Table 1 - Reproductive outcomes among 13 women who conceived following laparoscopic metroplasty, n/N.
Items Results
Ectopic pregnancy 0/13
Early miscarriage 0/13
Late miscarriage 1/13
Preterm labor 3/13
Stillbirth 0/13
Term birth 9/13
Mode of delivery
 Cesarean section 11/12
 Vaginal delivery 1/12
Reproductive complications
 Uterine rupture 0/12
 IUGR 0/12
 Placental abruption 0/12
 Retained placenta 0/12
 Placenta accreta 0/12
 Placenta previa 1/12
IUGR: Intrauterine growth restriction.

All of the new-borns survived. Of the 11 pregnancies resulting in live births delivered by cesarean section, no incidence of uterine rupture, IUGR, placental abruption, retained placenta, or placenta accrete was reported. One of the 12 subjects had placenta previa and was delivered in our center with a good neonatal and maternal outcome.

Our preliminary data suggests that this is a feasible procedure for women with a poor reproductive history, with a favorable reproductive outcomes in subsequent pregnancies. In particular, in the present series, there were no intraoperative complications and a satisfactory unification of the uterine cavities at follow-up hysteroscopy in 30/32 (93.8%) of cases.

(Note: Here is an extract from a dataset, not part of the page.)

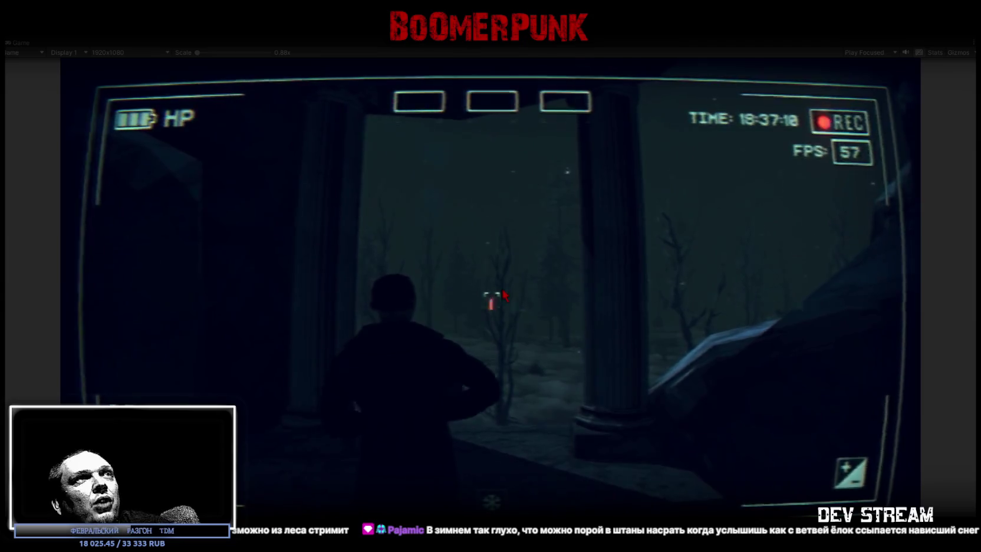
Step: Open the in-game inventory panel with Tab, then stop play mode to return to the editor
key("Tab")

Furthermore, the conception rates after 12 months were 14/18 with term delivery rates of 9/13, which is comparable to the outcomes of women with unexplained recurrent pregnancy loss received supporting care.[5]

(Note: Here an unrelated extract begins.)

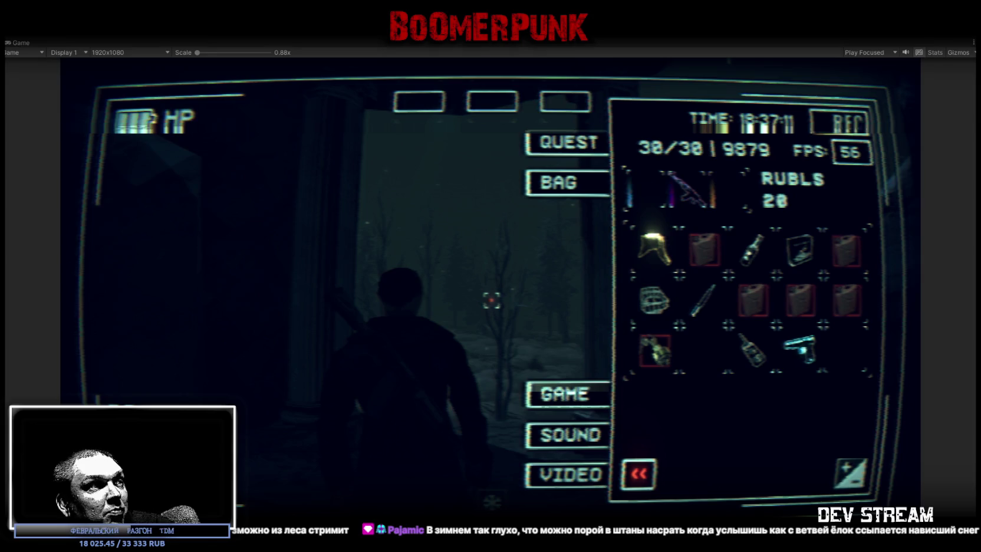
key("ctrl+p")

It is worth noting that given the high incidence of cervical weakness in women with uterine anomalies and particularly bicorpreal uterus, in our series six women received a laparoscopic transcervical cerclage and one received a transvaginal cerclage.

Our present report summarizes that the largest series of laparoscopic metroplasty for bicorpreal uterus up-to-date. Additionally, it provides reassuring data regarding surgical outcomes (ie, blood loss, duration of operation, and rates of intrauterine adhesions), reproductive outcomes (ie, conception rates, ectopic pregnancy rates, early and late miscarriage rates, preterm labor rates, and term live birth rates), and obstetric outcomes (ie, uterine rupture, IUGR, placental abruption, retained placenta, placenta accrete, and placenta previa) [Supplementary Table 2,]. We believe that the encouraging outcomes reported in this series should be of relevance to centers contemplating such procedure in the future.

However, the total number of laparoscopic metroplasties reported in the literature, including our series, is only of 61, of which the information on reproductive outcomes was available among 23 cases. Therefore, further series are required to confirm these preliminary findings.

In conclusion, we believe laparoscopic metroplasty for bicorporal uterus is indeed a feasible substitute to the traditional laparotomic approach. Future prospective trials are required to confirm these preliminary findings.


The authors would like to thank all the patients attending our unit who participated in the present study.